August 22, 2011 David Stuart To Present Fifth Kislak Lecture on September 16
Press Contact: Eric Allen (202) 707-7302
Public Contact: Catalina Gomez (202) 707-5404
Art historian and archaeologist David Stuart, the foremost expert on Mayan hieroglyphs, will deliver the fifth Jay I. Kislak Lecture titled “Deciphering the Art of the Ancient Maya and the Year 2012” at 7 p.m. on Friday, Sept. 16 in the Coolidge Auditorium on the ground floor of the Thomas Jefferson Building, 10 First Street, S.E., Washington, D.C.
Sponsored by the Library’s John W. Kluge Center, the Hispanic Division and the Rare Books and Special Collections Division, the lecture is free and open to the public. No tickets or reservations are required.
In his lecture, Stuart will explore the Maya’s prediction of “the end of the world in 2012” and discuss his most recent book on that subject: “The Order of Days: The Maya World and the Truth about 2012.”
Stuart received a MacArthur Fellowship in 1989 for his work on Mayan writing. He holds the Linda and David Schele Professor of Mesoamerican Art and Writing at the University of Texas in Austin and is also the director of the university’s multi-disciplinary Mesoamerican Center. He has conducted major excavation projects in Mexico and Central America. His book “Ten Phonetic Syllables” (1987) became the basis for the deciphering of Mayan hieroglyphs. Among his other works, he published a volume in 2003 in the Peabody Museum’s series titled “Corpus of Maya Hieroglyphic Inscriptions.”

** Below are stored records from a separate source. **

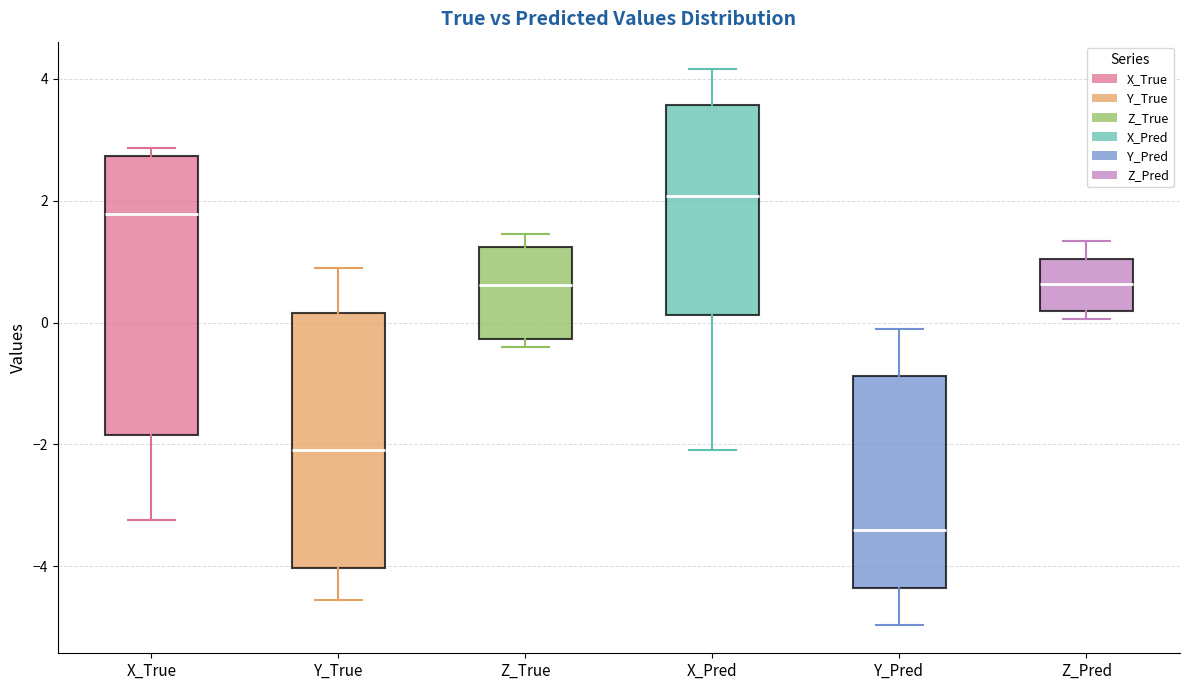

Which box has the lowest median line?

Y_Pred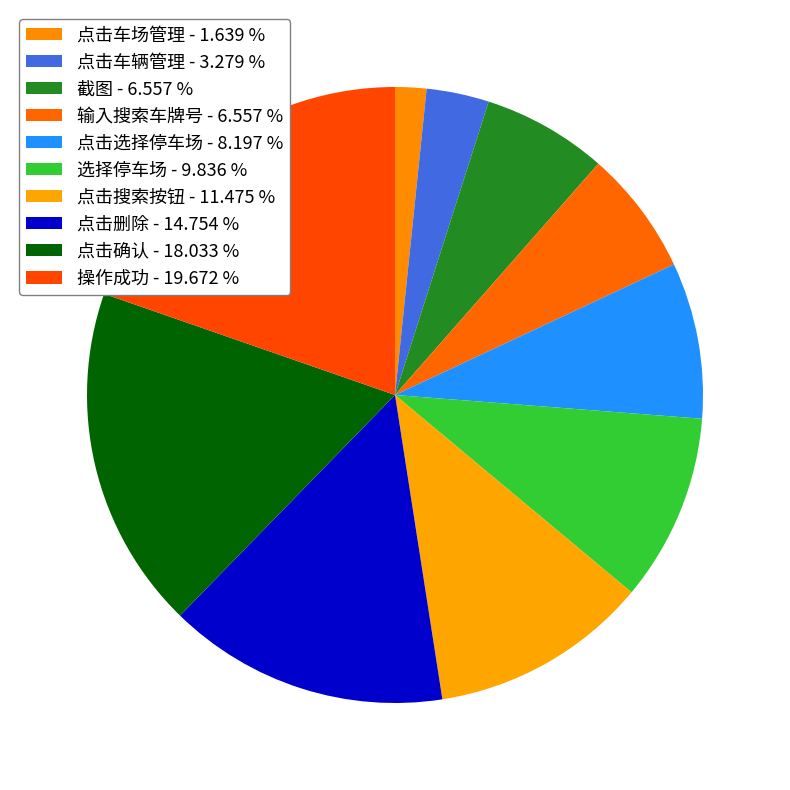

How many segments does this pie chart have?

10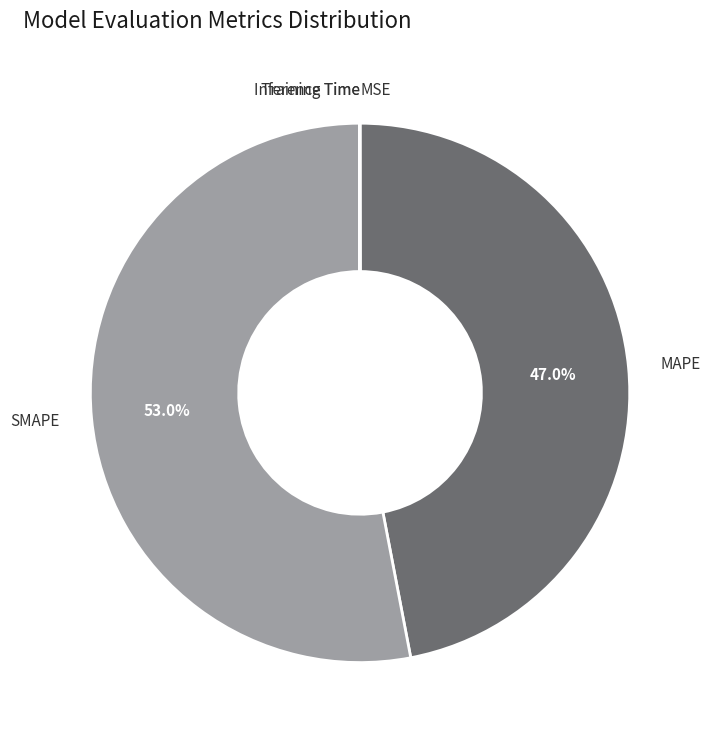

To the nearest percent, what is the average slice percentage?

20%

The fifth Kislak lecture is a component of the Kislak American Studies Program established at the Library of Congress in 2004 by the Jay I. Kislak Foundation. Previous lecturers were Jared Diamond, Felipe Fernandez-Armesto, Michael Coe and Jonathan Spence.
In addition to lecture series, the Kislak gift includes an important collection of books, manuscripts, historical documents, maps, and art of the Americas. A permanent rotating exhibition of materials from the Kislak Collection, “Exploring the Early Americas,” opened in December 2007; it can found at myLOC.gov/Exhibitions/EarlyAmericas/. The Kislak gift also provides for fellowships to study its materials.
Founded in 1800, the Library of Congress is the nation’s oldest federal cultural institution. The Library seeks to spark imagination and creativity and to further human understanding and wisdom by providing access to knowledge through its magnificent collections, programs and exhibitions. Many of the Library’s rich resources can be accessed through its website at www.loc.gov and via interactive exhibitions on a personalized website at myLOC.gov.